Invitation to Covenant

Invitation to Covenant

Covenant is a word I associate with the film Raiders of the Lost Ark – an ancient artifact with tremendous power (clearly, I did not grow up in Christian household!).  It isn’t a popular word today, but covenants can be a valuable tool for people living as a community.  As Unitarian Universalists we are a covenantal people – joined together not by a common creed – but by a choice to be together.  In today’s fragmented society, a covenant in which we choose to stand with one another has value.  Our UU covenant also asks us to relate to one another based on our principles, to honour the dignity of each person, to live interdependently.

Living with a covenant suggests we are most human when we bind ourselves in relationship. But not just any relationship – relationships of trust, mutual accountability and continual return.  So while we want to be authentic our individual selves, true to our own nature, we also need to be connected to one another.  We are more ourselves, more human, when we make commitments to one another.

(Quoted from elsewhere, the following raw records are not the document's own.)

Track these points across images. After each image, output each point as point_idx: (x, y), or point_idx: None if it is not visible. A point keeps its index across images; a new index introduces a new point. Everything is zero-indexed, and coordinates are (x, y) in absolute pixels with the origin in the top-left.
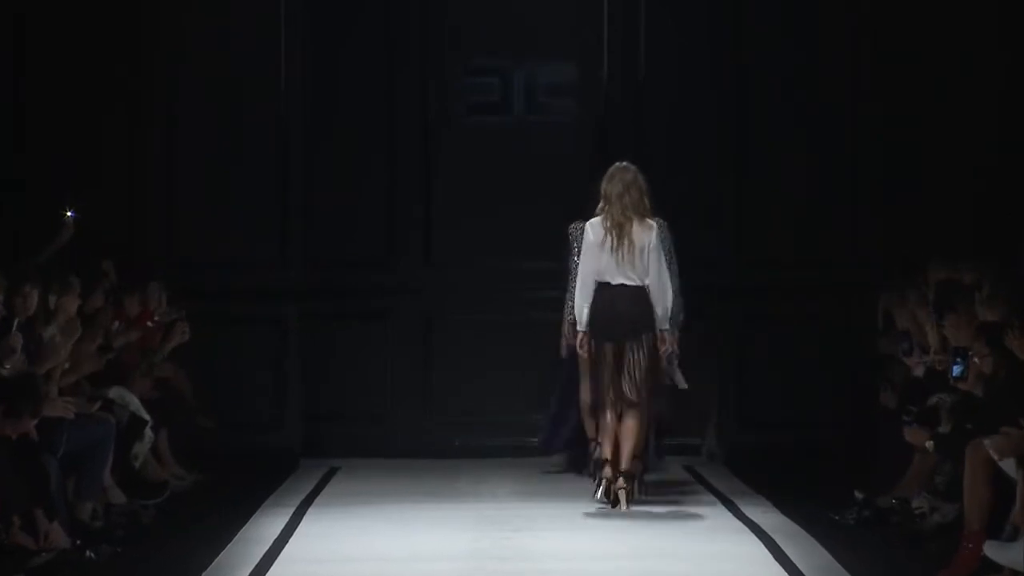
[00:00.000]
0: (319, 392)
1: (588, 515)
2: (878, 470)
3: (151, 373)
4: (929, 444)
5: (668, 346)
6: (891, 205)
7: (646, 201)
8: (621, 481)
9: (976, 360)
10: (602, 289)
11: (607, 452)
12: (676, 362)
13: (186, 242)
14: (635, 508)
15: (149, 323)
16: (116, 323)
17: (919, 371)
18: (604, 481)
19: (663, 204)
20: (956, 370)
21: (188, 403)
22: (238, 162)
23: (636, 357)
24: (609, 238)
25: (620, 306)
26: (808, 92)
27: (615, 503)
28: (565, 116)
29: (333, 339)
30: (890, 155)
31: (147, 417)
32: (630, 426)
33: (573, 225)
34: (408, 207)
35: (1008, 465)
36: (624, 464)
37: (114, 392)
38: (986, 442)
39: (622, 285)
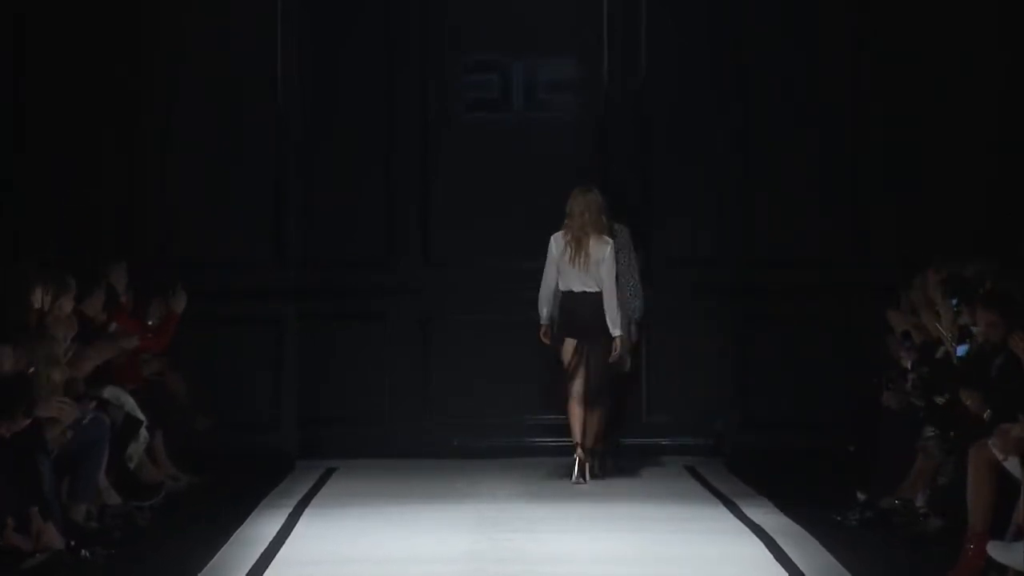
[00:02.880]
0: (317, 392)
1: (587, 516)
2: (880, 471)
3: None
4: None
5: (617, 352)
6: (891, 205)
7: (603, 219)
8: (584, 455)
9: (981, 328)
10: (565, 296)
11: (576, 436)
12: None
13: (185, 242)
14: (635, 509)
15: (152, 349)
16: (113, 324)
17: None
18: (577, 462)
19: (663, 203)
20: (961, 350)
21: (183, 404)
22: (237, 162)
23: (594, 355)
24: (569, 250)
25: (580, 310)
26: (808, 92)
27: (580, 478)
28: (565, 114)
29: (332, 339)
30: (890, 155)
31: (142, 417)
32: (592, 413)
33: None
34: (407, 206)
35: (1012, 465)
36: (588, 443)
37: (109, 392)
38: (990, 442)
39: (583, 292)
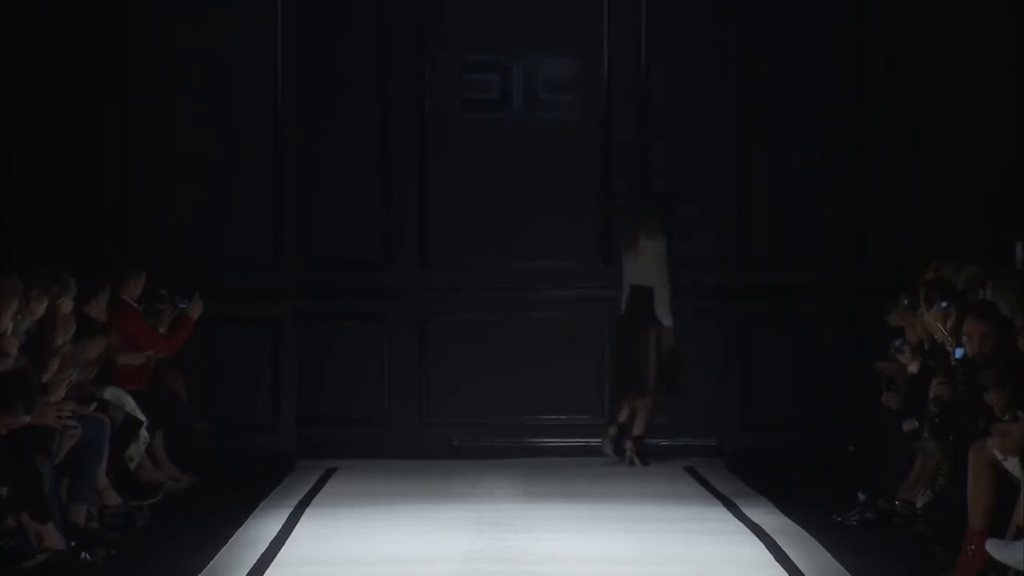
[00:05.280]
0: (316, 393)
1: (587, 516)
2: (880, 471)
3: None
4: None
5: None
6: (891, 205)
7: (654, 221)
8: (631, 444)
9: (973, 339)
10: (626, 288)
11: (625, 419)
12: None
13: (181, 243)
14: (635, 509)
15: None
16: (113, 331)
17: (913, 368)
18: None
19: (662, 203)
20: (959, 352)
21: (183, 404)
22: (233, 163)
23: (639, 344)
24: (625, 244)
25: (630, 302)
26: (808, 92)
27: (631, 462)
28: (565, 113)
29: (331, 340)
30: (891, 155)
31: (143, 418)
32: (643, 400)
33: None
34: (404, 207)
35: (1012, 465)
36: (637, 431)
37: (109, 392)
38: (989, 442)
39: (631, 285)
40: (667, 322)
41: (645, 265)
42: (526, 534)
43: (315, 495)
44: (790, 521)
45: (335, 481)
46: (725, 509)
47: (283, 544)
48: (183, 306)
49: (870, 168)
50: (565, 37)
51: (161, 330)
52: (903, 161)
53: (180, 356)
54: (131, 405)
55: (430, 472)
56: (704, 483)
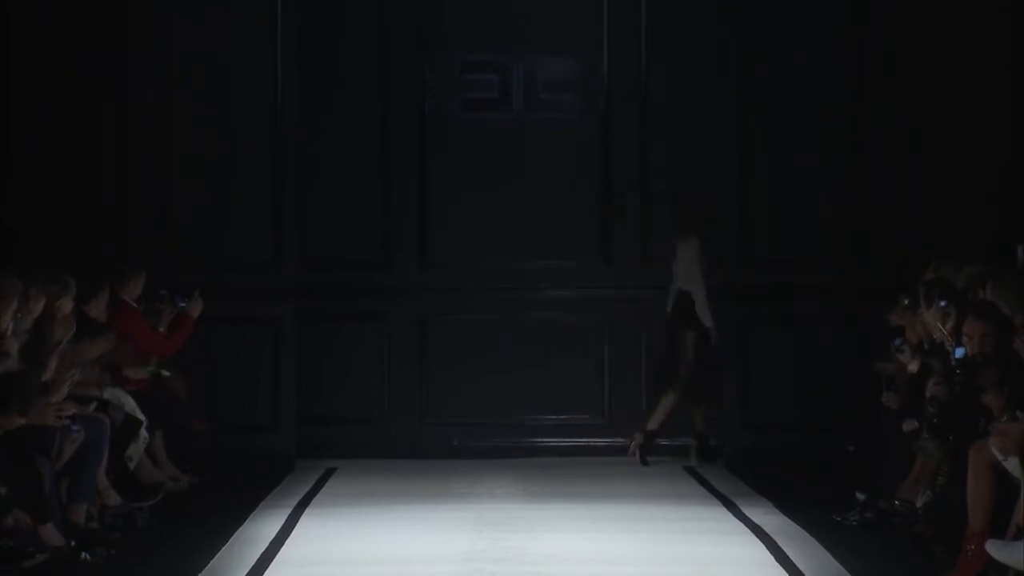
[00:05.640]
0: (316, 393)
1: (587, 516)
2: (880, 471)
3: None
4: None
5: (713, 341)
6: (891, 205)
7: (690, 225)
8: (640, 437)
9: (973, 339)
10: (672, 292)
11: (647, 421)
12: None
13: (181, 243)
14: (635, 509)
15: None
16: (112, 332)
17: (913, 368)
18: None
19: (662, 203)
20: (959, 352)
21: (184, 404)
22: (233, 163)
23: (683, 347)
24: (672, 253)
25: (671, 304)
26: (808, 92)
27: (634, 455)
28: (565, 113)
29: (331, 339)
30: (891, 154)
31: (142, 418)
32: (668, 399)
33: None
34: (404, 207)
35: (1012, 465)
36: (652, 425)
37: (109, 392)
38: (989, 442)
39: (678, 289)
40: (708, 323)
41: (681, 268)
42: (526, 534)
43: (315, 495)
44: (790, 521)
45: (335, 481)
46: (725, 509)
47: (283, 544)
48: (183, 305)
49: (870, 168)
50: (565, 37)
51: (161, 330)
52: (903, 161)
53: (180, 356)
54: (131, 405)
55: (430, 472)
56: (704, 483)
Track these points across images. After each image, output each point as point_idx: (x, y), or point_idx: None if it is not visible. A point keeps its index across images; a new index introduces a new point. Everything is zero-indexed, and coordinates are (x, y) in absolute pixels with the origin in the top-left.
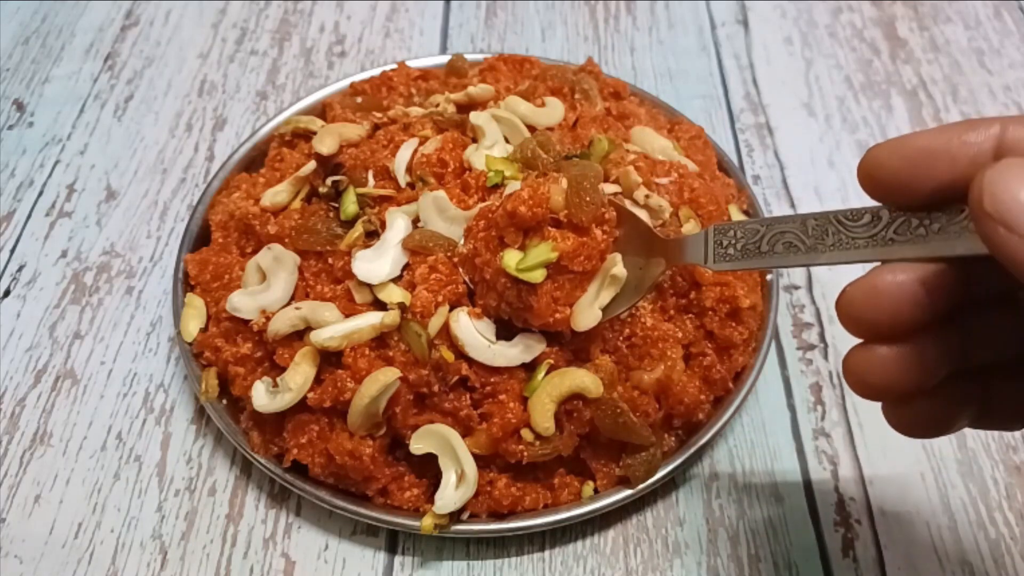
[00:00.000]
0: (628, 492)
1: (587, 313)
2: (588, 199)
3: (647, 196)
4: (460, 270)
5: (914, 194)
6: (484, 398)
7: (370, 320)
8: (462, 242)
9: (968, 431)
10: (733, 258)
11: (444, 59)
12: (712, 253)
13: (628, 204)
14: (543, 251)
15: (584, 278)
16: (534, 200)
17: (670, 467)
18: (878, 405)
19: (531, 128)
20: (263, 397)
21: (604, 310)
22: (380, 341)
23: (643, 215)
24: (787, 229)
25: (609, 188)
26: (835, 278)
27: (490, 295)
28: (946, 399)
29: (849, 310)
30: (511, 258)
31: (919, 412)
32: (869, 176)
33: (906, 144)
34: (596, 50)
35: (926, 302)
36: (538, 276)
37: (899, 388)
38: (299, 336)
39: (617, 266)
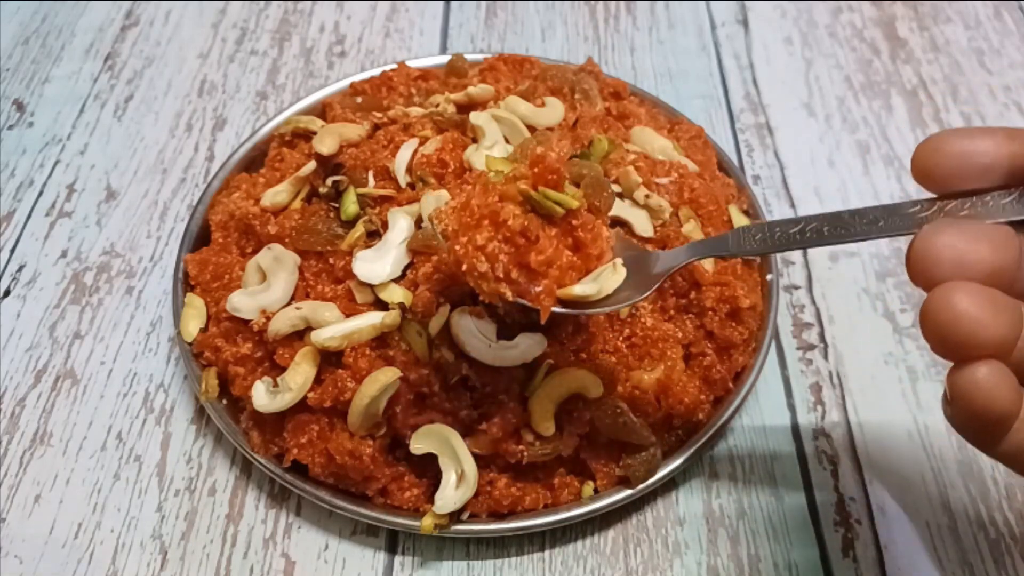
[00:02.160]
0: (628, 492)
1: (585, 284)
2: (605, 193)
3: (647, 196)
4: (432, 223)
5: (968, 184)
6: (484, 398)
7: (370, 320)
8: (447, 202)
9: None
10: (768, 247)
11: (444, 59)
12: (740, 243)
13: (628, 204)
14: (564, 195)
15: (578, 270)
16: (560, 157)
17: (670, 467)
18: (878, 405)
19: (531, 128)
20: (263, 397)
21: (600, 302)
22: (380, 341)
23: (643, 215)
24: (828, 222)
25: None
26: (835, 278)
27: (481, 231)
28: None
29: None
30: (526, 187)
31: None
32: (925, 170)
33: (958, 140)
34: (596, 50)
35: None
36: (558, 208)
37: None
38: (299, 336)
39: (618, 263)
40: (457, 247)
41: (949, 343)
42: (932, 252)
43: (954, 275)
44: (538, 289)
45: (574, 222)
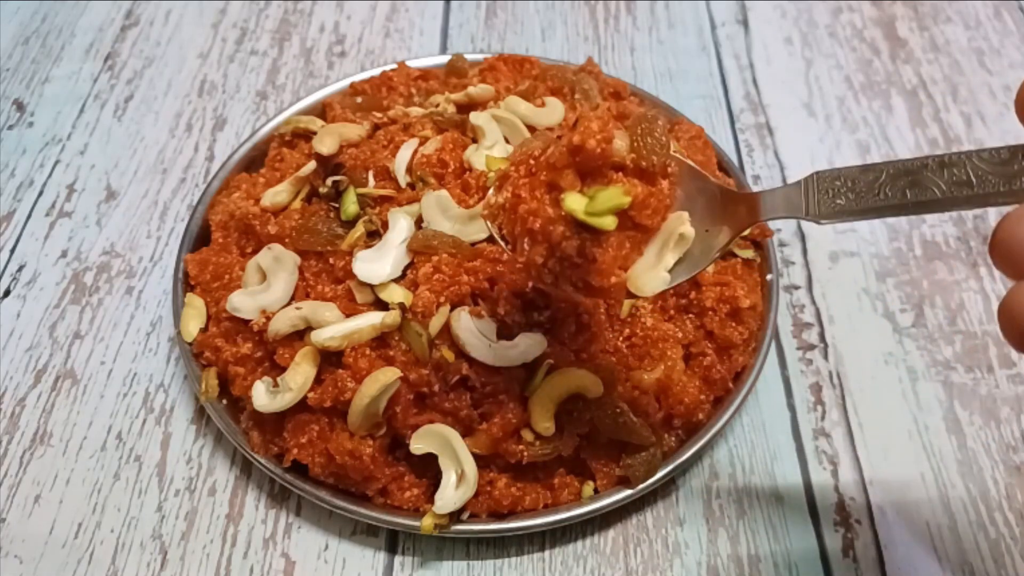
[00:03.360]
0: (628, 492)
1: (651, 276)
2: (660, 141)
3: None
4: (488, 225)
5: None
6: (484, 398)
7: (370, 320)
8: (491, 192)
9: (968, 431)
10: (845, 208)
11: (444, 59)
12: (817, 204)
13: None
14: (614, 194)
15: (643, 239)
16: (605, 135)
17: (670, 467)
18: (878, 405)
19: (531, 128)
20: (263, 397)
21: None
22: (381, 341)
23: None
24: (912, 174)
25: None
26: (835, 278)
27: (537, 250)
28: None
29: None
30: (575, 202)
31: None
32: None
33: None
34: (596, 50)
35: None
36: (610, 223)
37: None
38: (299, 336)
39: (685, 224)
40: (520, 264)
41: None
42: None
43: None
44: (608, 289)
45: (630, 212)
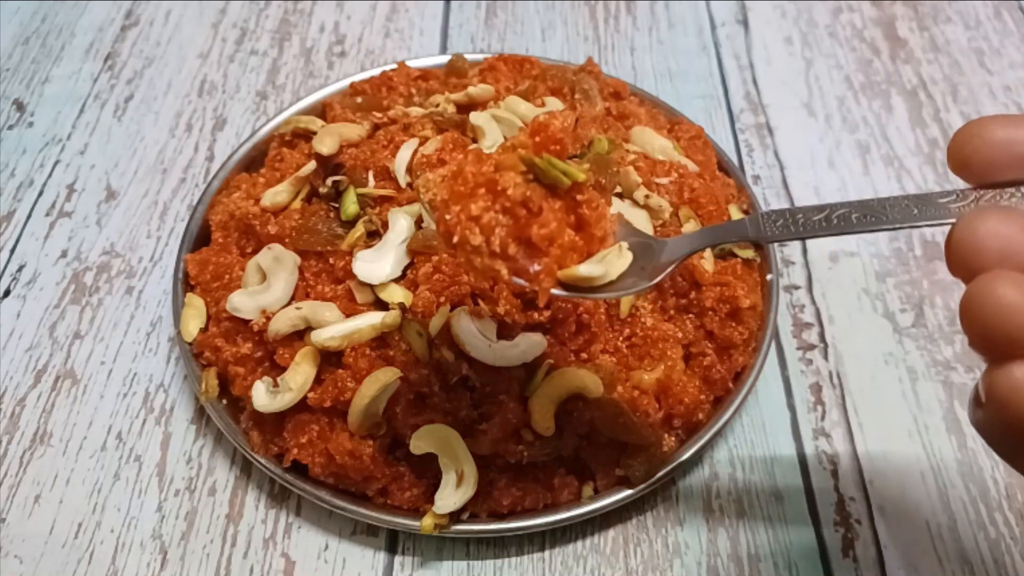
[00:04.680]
0: (628, 492)
1: (589, 265)
2: (611, 168)
3: (647, 196)
4: (419, 193)
5: (1008, 174)
6: (484, 398)
7: (370, 320)
8: (427, 176)
9: (968, 431)
10: (794, 233)
11: (444, 59)
12: (764, 229)
13: (628, 204)
14: (570, 166)
15: (580, 252)
16: (565, 124)
17: (670, 467)
18: (878, 405)
19: None
20: (263, 397)
21: (604, 287)
22: (381, 341)
23: (643, 215)
24: (857, 209)
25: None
26: (835, 278)
27: (477, 200)
28: None
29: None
30: (530, 154)
31: None
32: (962, 159)
33: (999, 128)
34: (596, 50)
35: None
36: (564, 178)
37: None
38: (299, 336)
39: (624, 248)
40: (448, 216)
41: (991, 338)
42: (975, 239)
43: (999, 264)
44: (537, 268)
45: (579, 197)
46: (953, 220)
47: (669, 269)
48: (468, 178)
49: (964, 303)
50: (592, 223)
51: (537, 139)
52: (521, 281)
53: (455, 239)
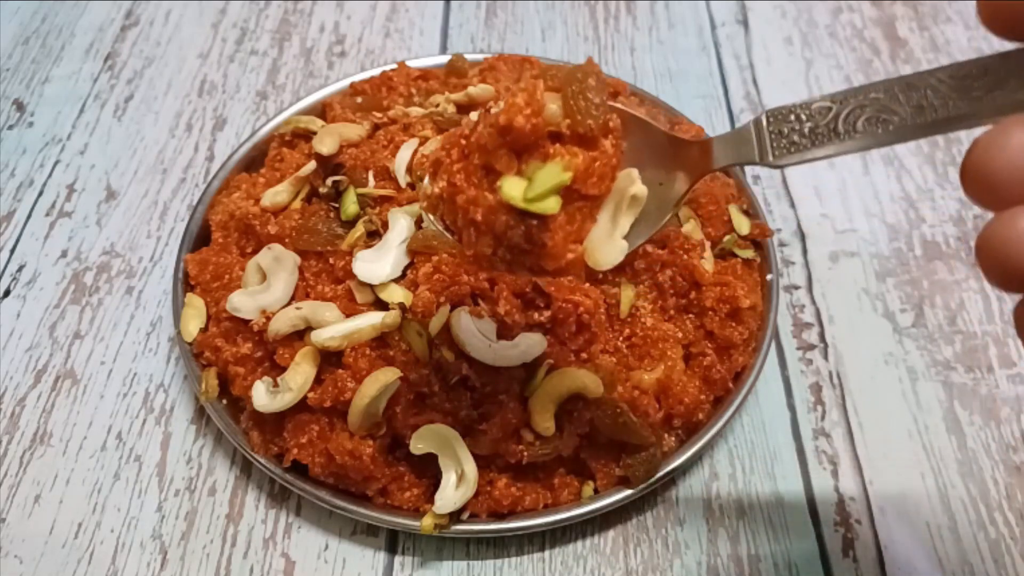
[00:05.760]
0: (628, 492)
1: (608, 247)
2: (593, 101)
3: None
4: (429, 217)
5: None
6: (484, 398)
7: (370, 320)
8: (426, 182)
9: (968, 431)
10: (801, 146)
11: (444, 59)
12: (770, 146)
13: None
14: (553, 173)
15: (594, 205)
16: (533, 108)
17: (670, 467)
18: (878, 405)
19: None
20: (263, 397)
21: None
22: (381, 341)
23: None
24: (869, 102)
25: None
26: (835, 278)
27: (483, 241)
28: None
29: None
30: (513, 187)
31: None
32: (982, 177)
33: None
34: (596, 50)
35: None
36: (553, 205)
37: None
38: (299, 336)
39: (635, 184)
40: (470, 254)
41: (1015, 278)
42: (998, 162)
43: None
44: (564, 268)
45: (574, 184)
46: (981, 121)
47: (683, 196)
48: (466, 209)
49: (982, 241)
50: (595, 190)
51: (508, 138)
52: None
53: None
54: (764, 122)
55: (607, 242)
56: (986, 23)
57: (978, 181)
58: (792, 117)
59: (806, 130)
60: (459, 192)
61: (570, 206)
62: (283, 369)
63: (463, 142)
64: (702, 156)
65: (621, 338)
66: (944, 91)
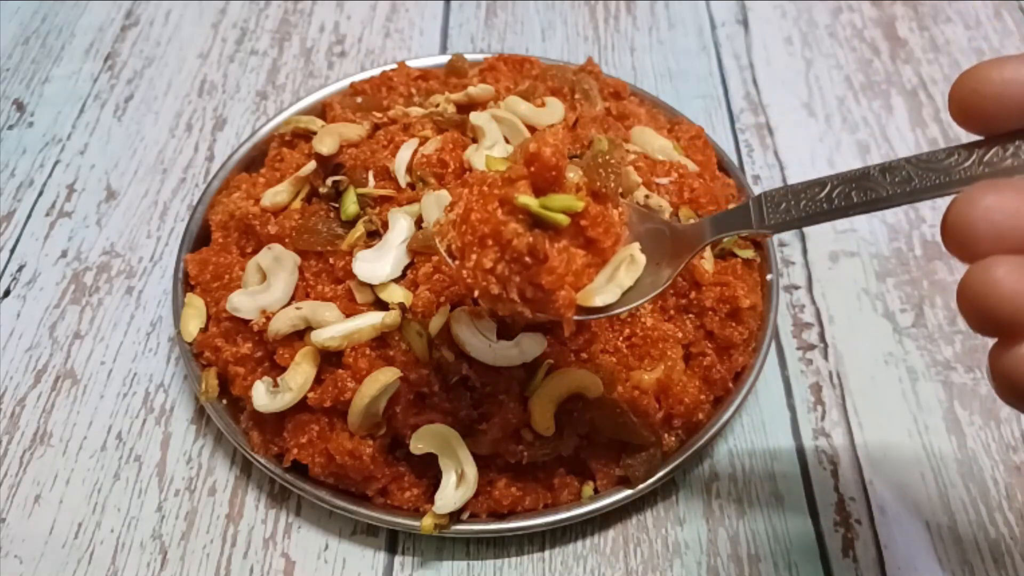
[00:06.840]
0: (628, 492)
1: (603, 289)
2: (611, 169)
3: (647, 196)
4: (436, 243)
5: (1013, 123)
6: (484, 398)
7: (370, 320)
8: (444, 214)
9: (968, 431)
10: (793, 216)
11: (444, 59)
12: (765, 215)
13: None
14: (568, 198)
15: (595, 262)
16: (559, 146)
17: (670, 467)
18: (878, 405)
19: (531, 128)
20: (263, 397)
21: (621, 300)
22: (381, 341)
23: None
24: (857, 181)
25: None
26: (835, 278)
27: (486, 253)
28: None
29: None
30: (528, 199)
31: None
32: (964, 108)
33: (1002, 69)
34: (596, 50)
35: None
36: (563, 218)
37: None
38: (299, 336)
39: (635, 250)
40: (465, 273)
41: (989, 324)
42: (971, 221)
43: (996, 248)
44: (557, 303)
45: (582, 222)
46: (954, 190)
47: (681, 267)
48: (475, 226)
49: (961, 289)
50: (601, 238)
51: (532, 169)
52: (544, 316)
53: (477, 292)
54: (762, 201)
55: (603, 287)
56: (955, 118)
57: (955, 237)
58: (786, 196)
59: (799, 204)
60: (473, 212)
61: (574, 243)
62: (283, 369)
63: (486, 181)
64: (695, 234)
65: (621, 338)
66: (922, 168)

This isn’t all sunshine and roses, as human beings we fail at our commitments, we forget, we don’t check in, we are careless.  the people you care about are going to disappoint, even hurt you.  This chalice community will disappoint you.  Life is lived in both failure and success. But living with a covenant asks us to find ways to reconnect and keep going; so we repair relationships even in disappointment and sorrow and find a way forward together.

Here at UCM, we created a covenant to clarify how we wished to treat one another.

We, the members of the Unitarian Congregation in Mississauga, affirm a Covenant of Right Relations.  As Unitarian Universalists, we come freely into community, guided by our seven principles and nourished by the six sources.

In good faith, we covenant to:

  • Assume good intentions.
  • Listen deeply and seek understanding.
  • Appreciate each person’s contributions.
  • Communicate directly with people when differences exist.
  • Speak to and about people with empathy and respect.
  • Seek peaceful and constructive resolutions to conflict.
  • Ask for help when we need help in dealing with situations.
  • Forgive each other and ourselves when mistakes are made.

Being in covenant asks us to work through heartbreak and re-connect.  To keep on being in relationship and take care of each other, to remember that we are all in this together.

This month, let us consider all the covenants in our lives, from marriage to family to church.  How is it to live in covenant?  How is it good for us?  Where do we struggle?  May we live with attention to the choices we make.